Banks back in the market for new, expensive talent

Alisa Roth Sep 27, 2010
HTML EMBED:
COPY

TEXT OF STORY

Kai Ryssdal: If everything works out right for him, Citigroup’s hotshot new investment banker stands to get $30 million over the next three years. That’s according to The Wall Street Journal. Stephen Traubner is Citigroup’s highest profile hire since the bank got out from under most of the government’s executive compensation restrictions. It’s a sign Citi is back in the market for high-priced talent. And that Wall Street salaries may be heading back to where they were not so long ago.

Marketplace’s Alisa Roth reports.


Alisa Roth: Citi isn’t confirming any details about its new hire, but it clearly marks a change for a bank that was badly weakened by the financial crisis.

J. Brown is a law professor at the University of Denver. He says the company’s making up for lost time.

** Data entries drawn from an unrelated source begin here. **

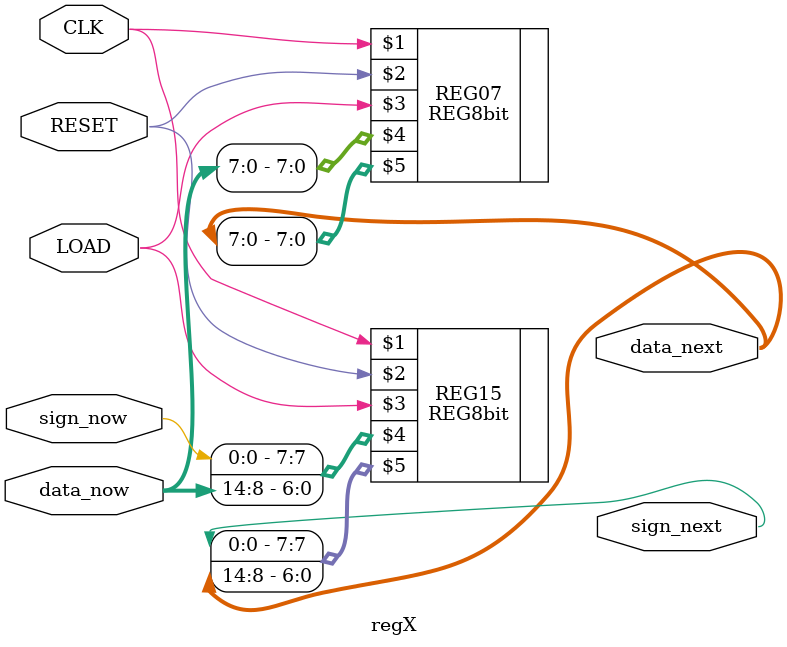
<source format=v>
module regX (CLK, RESET, LOAD, sign_now, data_now, sign_next, data_next);
input RESET, CLK, LOAD, sign_now;
input [14:0] data_now;
output [14:0] data_next;
output sign_next;

REG8bit REG07 (CLK, RESET, LOAD, data_now[7:0], data_next[7:0]);
REG8bit REG15 (CLK, RESET, LOAD, {sign_now, data_now[14:8]}, {sign_next, data_next[14:8]});
endmodule

</source>
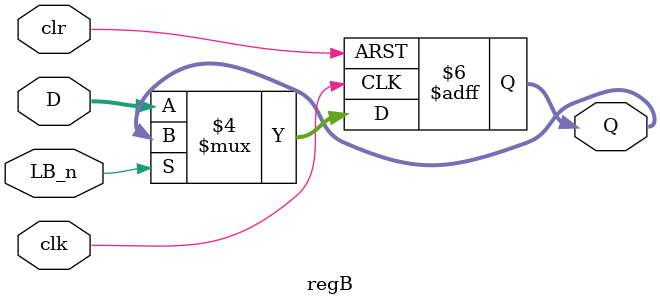
<source format=v>
module regB (clr, clk, D, Q,LB_n);
input clr;
input clk,LB_n;
input [7:0] D;
output reg [7:0] Q;

always @(posedge clk or negedge clr)
begin
	if (!clr)
		Q <= 0;
	else if(!LB_n)
		Q <= D;
end
endmodule
</source>
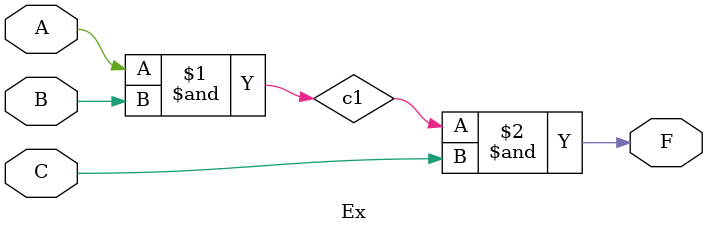
<source format=sv>
module Ex(A,B,C,F);
input A,B,C;
output F;
wire c1; // c1為A與B運算後之中繼符號
assign c1 = A & B;
assign F = c1 & C;
endmodule
</source>
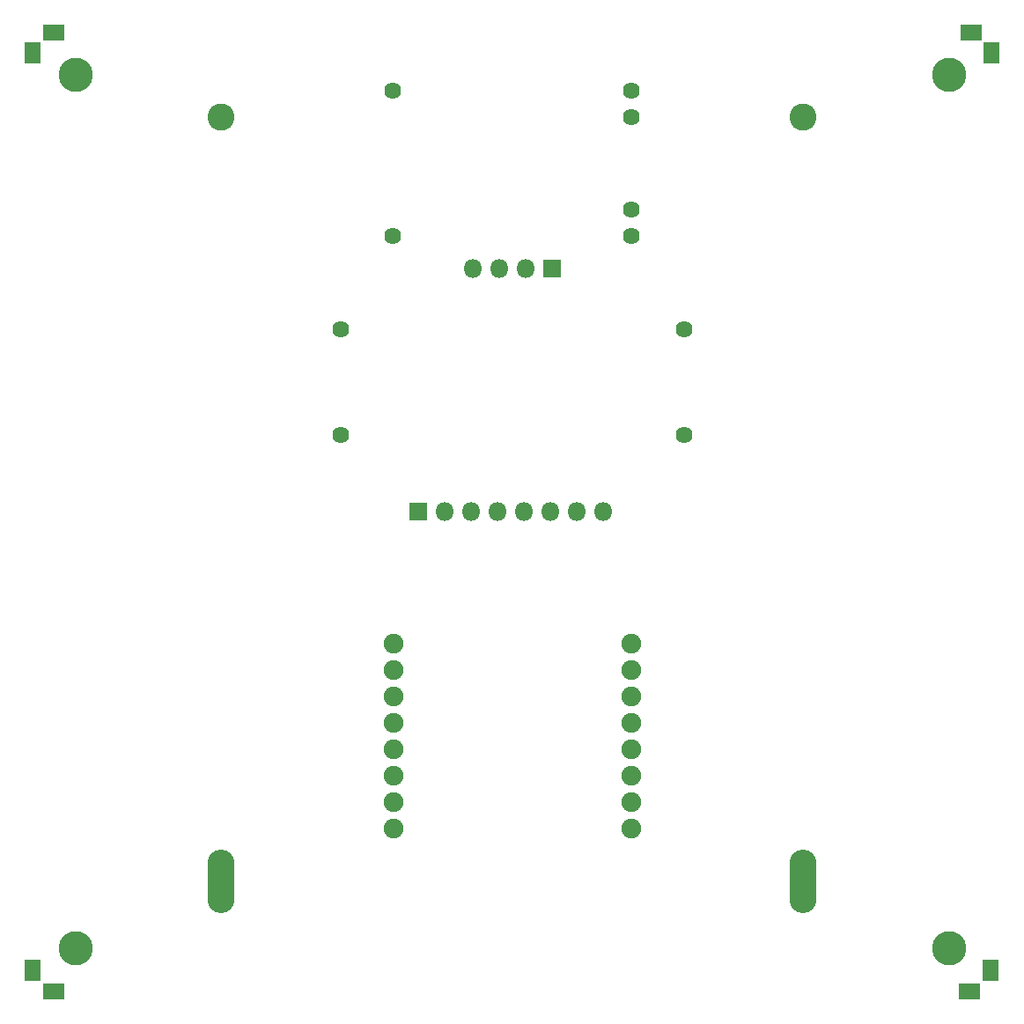
<source format=gbr>
%TF.GenerationSoftware,KiCad,Pcbnew,(5.1.6)-1*%
%TF.CreationDate,2020-10-21T23:40:19+01:00*%
%TF.ProjectId,nyantern,6e79616e-7465-4726-9e2e-6b696361645f,rev?*%
%TF.SameCoordinates,Original*%
%TF.FileFunction,Soldermask,Bot*%
%TF.FilePolarity,Negative*%
%FSLAX46Y46*%
G04 Gerber Fmt 4.6, Leading zero omitted, Abs format (unit mm)*
G04 Created by KiCad (PCBNEW (5.1.6)-1) date 2020-10-21 23:40:19*
%MOMM*%
%LPD*%
G01*
G04 APERTURE LIST*
%ADD10R,1.600000X2.100000*%
%ADD11R,2.100000X1.600000*%
%ADD12C,3.300000*%
%ADD13O,1.800000X1.800000*%
%ADD14R,1.800000X1.800000*%
%ADD15C,1.900000*%
%ADD16C,1.624000*%
%ADD17C,2.600000*%
%ADD18O,2.600000X6.100000*%
G04 APERTURE END LIST*
D10*
%TO.C,REF\u002A\u002A*%
X196100000Y-55900000D03*
%TD*%
D11*
%TO.C,REF\u002A\u002A*%
X194100000Y-53900000D03*
%TD*%
%TO.C,REF\u002A\u002A*%
X194000000Y-146100000D03*
%TD*%
D10*
%TO.C,REF\u002A\u002A*%
X196000000Y-144100000D03*
%TD*%
%TO.C,REF\u002A\u002A*%
X103900000Y-144100000D03*
%TD*%
D11*
%TO.C,REF\u002A\u002A*%
X105900000Y-146100000D03*
%TD*%
%TO.C,REF\u002A\u002A*%
X105900000Y-53900000D03*
%TD*%
D10*
%TO.C,REF\u002A\u002A*%
X103900000Y-55900000D03*
%TD*%
D12*
%TO.C,REF\u002A\u002A*%
X192000000Y-142000000D03*
%TD*%
%TO.C,REF\u002A\u002A*%
X108000000Y-142000000D03*
%TD*%
%TO.C,REF\u002A\u002A*%
X108000000Y-58000000D03*
%TD*%
%TO.C,REF\u002A\u002A*%
X192000000Y-58000000D03*
%TD*%
D13*
%TO.C,U4*%
X158780000Y-100000000D03*
X156240000Y-100000000D03*
X153700000Y-100000000D03*
X151160000Y-100000000D03*
X148620000Y-100000000D03*
X146080000Y-100000000D03*
X143540000Y-100000000D03*
D14*
X141000000Y-100000000D03*
%TD*%
D15*
%TO.C,U3*%
X161430000Y-112640000D03*
X161430000Y-115180000D03*
X161430000Y-117720000D03*
X161430000Y-120260000D03*
X161430000Y-122800000D03*
X161430000Y-125340000D03*
X161430000Y-127880000D03*
X161430000Y-130420000D03*
X138570000Y-130420000D03*
X138570000Y-127880000D03*
X138570000Y-125340000D03*
X138570000Y-122800000D03*
X138570000Y-120260000D03*
X138570000Y-117720000D03*
X138570000Y-115180000D03*
X138570000Y-112640000D03*
%TD*%
D16*
%TO.C,U2*%
X133480000Y-92580000D03*
X133480000Y-82420000D03*
X166510000Y-92580000D03*
X166510000Y-82420000D03*
%TD*%
%TO.C,U1*%
X161500000Y-62040000D03*
X161500000Y-70960000D03*
X161500000Y-73500000D03*
X161500000Y-59500000D03*
X138500000Y-59500000D03*
X138500000Y-73500000D03*
%TD*%
D17*
%TO.C,BT2*%
X122000000Y-62000000D03*
D18*
X122000000Y-135500000D03*
%TD*%
D17*
%TO.C,BT1*%
X178000000Y-62000000D03*
D18*
X178000000Y-135500000D03*
%TD*%
D14*
%TO.C,J1*%
X153820000Y-76620000D03*
D13*
X151280000Y-76620000D03*
X148740000Y-76620000D03*
X146200000Y-76620000D03*
%TD*%
M02*

</source>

J. Brown: You know, one of the things that you see with this new hiring is that Citigroup is shaking off the restrictions from the government and it’s becoming a more aggressive competitor in the marketplace.

The rules of the Troubled Asset Relief Program — a.k.a. TARP — gave the government a say in how much companies could pay their top executives.

Citigroup paid back a big chunk of its government loan last year, but the Treasury still owns around 17 percent of Citi’s shares. The government couldn’t weigh in on this hire, but it still oversees bonus payments to top Citi executives.

The government can only restrict pay at GM, Chrysler, AIG and Ally Financial. But these days it’s mostly out of the executive compensation game. That means there’s not much stopping banks from making big offers, just like they used to.

Steven Davidoff is a professor at the University of Connecticut’s law school. He says we’ll see more and more of it as the economy gets back to normal.

Steven Davidoff: There will be the same competition for talent and the same forces which drove up banker pay over the last 10 years will act to do so again.

Citigroup’s CEO has made this big offer to lure new talent. But for the last two years, he’s only taken an annual salary of $1.

In New York, I’m Alisa Roth for Marketplace.